## Ingestion to Azure Cognitive Search via REST Endpoint

### Prerequisites
  
- Generate embeddings - [generate_embeddings.ipynb](../../common/generate_embeddings.ipynb) 

### Set environment variables

In [None]:
import os
from dotenv import load_dotenv

load_dotenv()

acs_endpoint  = os.getenv("ACS_ENDPOINT")
if acs_endpoint is None or acs_endpoint == "":
    print("ACS_ENDPOINT environment variable not set.")
    exit()

acs_api_version  = os.getenv("ACS_API_VERSION")
if acs_api_version is None or acs_api_version == "":
    print("ACS_API_VERSION environment variable not set.")
    exit()

acs_key  = os.getenv("ACS_KEY")
if acs_key is None or acs_key == "":
    print("ACS_KEY environment variable not set.")
    exit()

aoai_endpoint  = os.getenv("AOAI_ENDPOINT")
if aoai_endpoint is None or aoai_endpoint == "":
    print("AOAI_ENDPOINT environment variable not set.")
    exit()

aoai_api_version  = os.getenv("AOAI_API_VERSION")
if aoai_api_version is None or aoai_api_version == "":
    print("AOAI_API_VERSION environment variable not set.")
    exit()

aoai_embedding_deployed_model  = os.getenv("AOAI_EMBEDDING_DEPLOYED_MODEL")
if aoai_embedding_deployed_model is None or aoai_embedding_deployed_model == "":
    print("AOAI_EMBEDDING_DEPLOYED_MODEL environment variable not set.")
    exit()

acs_index_definition_text = 'index_definition/index_definition_text.json'
acs_index_definition_doc = 'index_definition/index_definition_doc.json'
acs_index_definition_image = 'index_definition/index_definition_image.json'

#### Helper methods

In [None]:
import requests
import json

def insert_record(acs_endpoint, acs_index, data, acs_key, acs_api_version):
    url = f"{acs_endpoint}/indexes/{acs_index}/docs/index?api-version={acs_api_version}"
    headers = {
        "Content-Type": "application/json",
        "api-key": acs_key
    }    
    response = requests.post(url, data=data, headers=headers)
    print(response.status_code)
    print(response.content)

def create_index(acs_endpoint, json_content, index_name, api_key, acs_api_version):
    url = f"{acs_endpoint}/indexes/{index_name}?api-version={acs_api_version}"
    headers = {
        "Content-Type": "application/json",
        "api-key": api_key
    }
    response = requests.request('PUT', url, headers=headers, data=json_content)
    print(response.status_code)
    print(response.content)

def get_acs_index_name(acs_index_definition):
    index_json_content = read_json_file(acs_index_definition)
    index_json = json.loads(index_json_content)
    index_name = index_json['name']

    return index_name

def read_json_file(file_path):
    with open(file_path, "r") as file:
        return file.read()

#### Create ACS index

In [None]:
## Create text_sample index
index_definition = read_json_file(acs_index_definition_text)
index_name = get_acs_index_name(acs_index_definition_text)

create_index(acs_endpoint, index_definition, index_name, acs_key, acs_api_version)

## Create doc_sample index
index_definition = read_json_file(acs_index_definition_doc)
index_name = get_acs_index_name(acs_index_definition_doc)

create_index(acs_endpoint, index_definition, index_name, acs_key, acs_api_version)

## Create image_sample index
index_definition = read_json_file(acs_index_definition_image)
index_name = get_acs_index_name(acs_index_definition_image)

create_index(acs_endpoint, index_definition, index_name, acs_key, acs_api_version)

#### Ingest text sample with embeddings

This cell works because the dataframe and the ACS Index both have same columns.
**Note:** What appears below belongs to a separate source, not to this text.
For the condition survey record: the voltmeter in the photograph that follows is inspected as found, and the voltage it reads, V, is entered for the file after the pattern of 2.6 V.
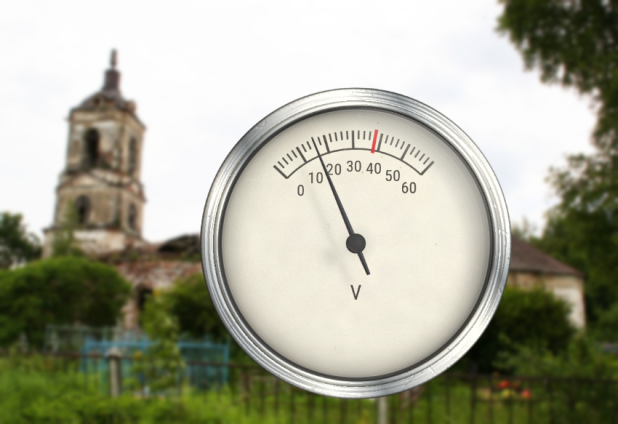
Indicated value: 16 V
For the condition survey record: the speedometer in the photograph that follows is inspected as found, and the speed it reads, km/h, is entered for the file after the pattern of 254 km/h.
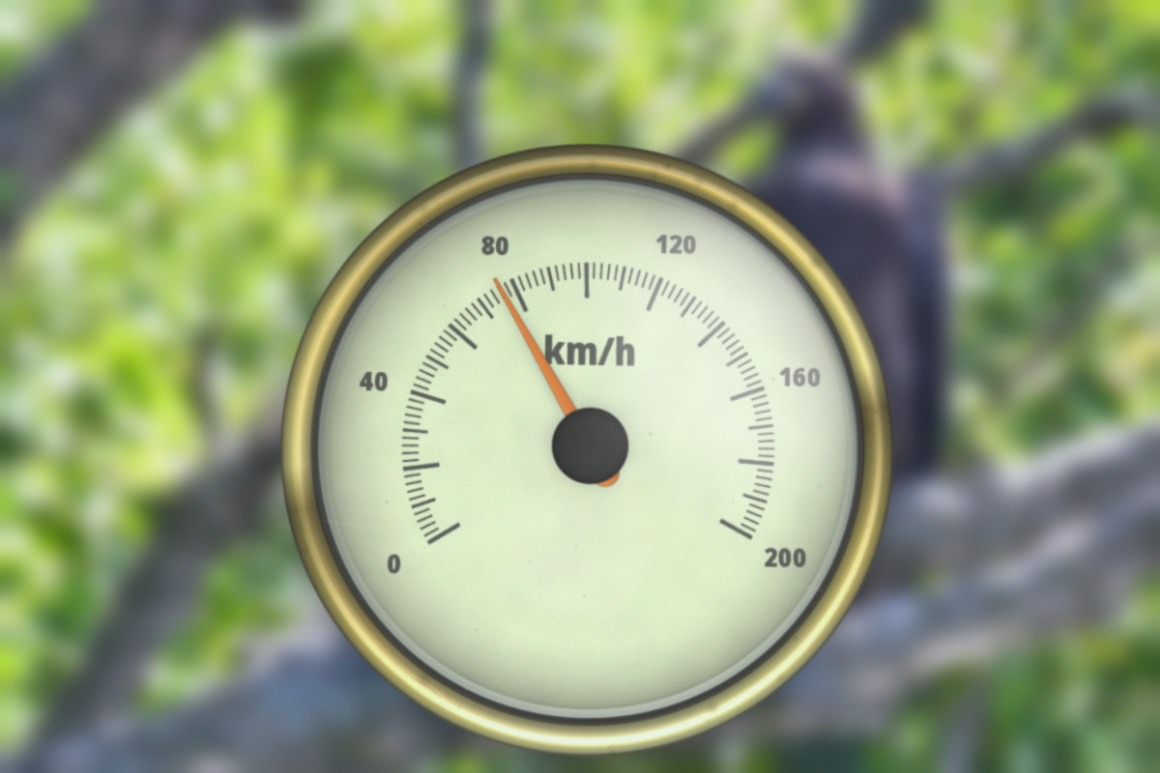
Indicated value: 76 km/h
If the dataframe doesn't have the same columns (column names or numbers) as the ACS Index, add a preprocessing step to structure the dataframe according to the ACS columns.

In [None]:
import requests
import json
import pandas as pd

text_df = pd.read_json('../../data/text/product_docs_embeddings.json')
index_name = get_acs_index_name(acs_index_definition_text)

batch_size = 10
total_records = text_df.shape[0]
fields = text_df.columns.to_numpy()
text_df['id'] = text_df['id'].astype(str)

records = {
    'value': []
}

for index, row in text_df.iterrows():
    record = {}
    for field in fields:
            record[field] = row[field]

    records['value'].append(
        record
    )

    if index % batch_size == 0 or (index+1 == total_records):
        json_data = json.dumps(records)
        insert_record(acs_endpoint, index_name, json_data, acs_key, acs_api_version)
        records['value'] = []

#### Ingest doc sample with embeddings

This cell works because the dataframe and the ACS Index both have same columns. If the dataframe doesn't have the same columns (column names or numbers) as the ACS Index, add a preprocessing step to structure the dataframe according to the ACS columns.

In [None]:
doc_df = pd.read_json('../../data/docs/employee_handbook_embeddings.json')
index_name = get_acs_index_name(acs_index_definition_doc)

batch_size = 10
total_records = doc_df.shape[0]
fields = doc_df.columns.to_numpy()
doc_df['id'] = doc_df['id'].astype(str)

records = {
    'value': []
}

for index, row in doc_df.iterrows():
    record = {}
    for field in fields:
            record[field] = row[field]

    records['value'].append(
        record
    )

    if index % batch_size == 0 or (index+1 == total_records):
        json_data = json.dumps(records)
        insert_record(acs_endpoint, index_name, json_data, acs_key, acs_api_version)
        records['value'] = []

#### Ingest image sample with embeddings

This cell works because the dataframe and the ACS Index both have same columns. If the dataframe doesn't have the same columns (column names or numbers) as the ACS Index, add a preprocessing step to structure the dataframe according to the ACS columns.

In [None]:
image_df = pd.read_json('../../data/images/images_embeddings.json')
index_name = get_acs_index_name(acs_index_definition_image)

batch_size = 10
total_records = text_df.shape[0]
fields = image_df.columns.to_numpy()
image_df['id'] = image_df['id'].astype(str)

records = {
    'value': []
}

for index, row in image_df.iterrows():
    record = {}
    for field in fields:
            record[field] = row[field]

    records['value'].append(
        record
    )

    if index % batch_size == 0 or (index+1 == total_records):
        json_data = json.dumps(records)
        insert_record(acs_endpoint, index_name, json_data, acs_key, acs_api_version)
        records['value'] = []